Dans le cadre de l’école en elle-même, quels autres projets souhaitez-vous développer au sein de la HEAD ?
L’équipe et moi-même avons de nombreuses idées, à l’image de l’expansion d’une programmation culturelle déjà dense, de l’accueil continuel d’intervenants extérieurs, qui atteint déjà les 1000 par an à l’heure actuelle. Parmi les projets qui me tiennent particulièrement à cœur, je peux mentionner le développement du master en cinéma. Nous travaillons en collaboration étroite avec l’ECAL dans le cadre de ce programme, en ayant une ambition de créer une « école nationale de cinéma » en Suisse romande.
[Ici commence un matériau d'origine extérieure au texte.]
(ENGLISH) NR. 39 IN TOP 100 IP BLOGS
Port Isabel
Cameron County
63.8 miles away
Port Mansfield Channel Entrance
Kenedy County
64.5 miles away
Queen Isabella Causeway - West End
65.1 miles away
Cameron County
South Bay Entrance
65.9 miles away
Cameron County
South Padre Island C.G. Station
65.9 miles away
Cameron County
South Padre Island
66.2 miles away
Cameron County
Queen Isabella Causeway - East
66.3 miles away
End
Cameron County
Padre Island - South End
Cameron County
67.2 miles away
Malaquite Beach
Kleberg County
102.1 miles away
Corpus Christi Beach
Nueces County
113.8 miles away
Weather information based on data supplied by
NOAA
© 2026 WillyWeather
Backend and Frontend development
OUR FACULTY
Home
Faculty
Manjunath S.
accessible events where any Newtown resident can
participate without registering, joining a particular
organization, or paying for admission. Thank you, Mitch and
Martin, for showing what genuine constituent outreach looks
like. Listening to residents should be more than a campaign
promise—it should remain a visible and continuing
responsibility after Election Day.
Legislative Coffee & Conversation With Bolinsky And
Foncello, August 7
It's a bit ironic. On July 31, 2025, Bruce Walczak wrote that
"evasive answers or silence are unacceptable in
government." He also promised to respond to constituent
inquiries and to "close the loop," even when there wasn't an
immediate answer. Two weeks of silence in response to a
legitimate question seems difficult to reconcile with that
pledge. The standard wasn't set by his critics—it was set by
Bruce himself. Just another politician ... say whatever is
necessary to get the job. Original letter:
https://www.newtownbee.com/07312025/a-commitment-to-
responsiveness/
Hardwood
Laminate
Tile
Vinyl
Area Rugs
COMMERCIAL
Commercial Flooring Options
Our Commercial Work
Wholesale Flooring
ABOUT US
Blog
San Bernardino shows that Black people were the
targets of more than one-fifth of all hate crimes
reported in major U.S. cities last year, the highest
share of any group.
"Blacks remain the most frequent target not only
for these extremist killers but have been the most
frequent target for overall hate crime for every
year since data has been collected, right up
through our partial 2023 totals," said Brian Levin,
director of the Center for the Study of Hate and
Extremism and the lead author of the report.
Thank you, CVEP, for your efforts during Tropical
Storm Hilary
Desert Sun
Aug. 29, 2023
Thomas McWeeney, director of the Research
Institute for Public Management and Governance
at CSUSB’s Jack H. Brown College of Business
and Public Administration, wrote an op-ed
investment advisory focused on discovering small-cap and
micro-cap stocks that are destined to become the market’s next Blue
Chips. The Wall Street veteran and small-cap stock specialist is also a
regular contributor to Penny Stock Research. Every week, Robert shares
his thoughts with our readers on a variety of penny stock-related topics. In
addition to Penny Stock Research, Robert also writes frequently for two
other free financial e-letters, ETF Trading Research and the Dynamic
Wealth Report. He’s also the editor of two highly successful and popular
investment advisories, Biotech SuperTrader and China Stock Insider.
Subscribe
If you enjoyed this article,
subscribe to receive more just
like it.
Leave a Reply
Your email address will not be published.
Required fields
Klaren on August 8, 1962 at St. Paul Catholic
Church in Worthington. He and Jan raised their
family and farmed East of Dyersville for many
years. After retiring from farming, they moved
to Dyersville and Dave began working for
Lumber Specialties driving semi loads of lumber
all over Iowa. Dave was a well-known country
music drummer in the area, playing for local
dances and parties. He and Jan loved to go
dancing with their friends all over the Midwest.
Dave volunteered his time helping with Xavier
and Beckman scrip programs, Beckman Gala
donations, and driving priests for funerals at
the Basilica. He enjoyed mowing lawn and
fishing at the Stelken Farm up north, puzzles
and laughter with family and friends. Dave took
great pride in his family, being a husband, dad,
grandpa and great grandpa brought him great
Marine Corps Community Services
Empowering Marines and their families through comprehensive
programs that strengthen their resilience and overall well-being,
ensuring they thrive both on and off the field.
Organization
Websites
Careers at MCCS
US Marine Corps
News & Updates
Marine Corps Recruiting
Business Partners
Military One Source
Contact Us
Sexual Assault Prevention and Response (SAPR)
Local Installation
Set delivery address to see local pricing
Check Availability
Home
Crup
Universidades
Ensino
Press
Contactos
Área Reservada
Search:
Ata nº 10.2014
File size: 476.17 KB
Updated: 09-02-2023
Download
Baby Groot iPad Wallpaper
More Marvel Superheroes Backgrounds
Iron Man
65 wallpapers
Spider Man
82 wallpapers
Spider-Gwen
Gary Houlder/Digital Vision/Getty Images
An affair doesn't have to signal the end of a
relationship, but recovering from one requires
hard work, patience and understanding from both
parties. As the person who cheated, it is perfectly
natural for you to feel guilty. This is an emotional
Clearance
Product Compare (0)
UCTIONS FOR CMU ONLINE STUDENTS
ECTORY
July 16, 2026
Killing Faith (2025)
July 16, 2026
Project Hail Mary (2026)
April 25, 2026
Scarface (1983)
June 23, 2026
En nous associant aux autres écoles romandes, en réunissant nos compétences, mais également en travaillant avec les autres départements de la HEAD à l’image de l’architecture d’intérieur et de la mode, nous pourrons créer un enseignement d’excellence dans ce domaine.
Je suis arrivée avec beaucoup d’idées, et l’équipe de passionnés qui m’entoure fourmille elle aussi de propositions. La Suisse est un territoire d’une grande richesse culturelle, avec de nombreux musées, des écoles de renom en nombre qui collaborent entre elles et offrent des propositions variées menant à une multitude de possibilités pour les créatifs qui étudient en Suisse. Depuis toujours, c’est un pays qui a vu naître de nombreux esprits brillants qui se sont démarqués dans le monde de l’art et du design, même si cela n’est pas toujours connu de tous. Et nous espérons bien ici à la HEAD continuer de cultiver un terreau fertile pour les futures générations qui permette à la Suisse de bouillonner de propositions culturelles, aujourd’hui, et demain.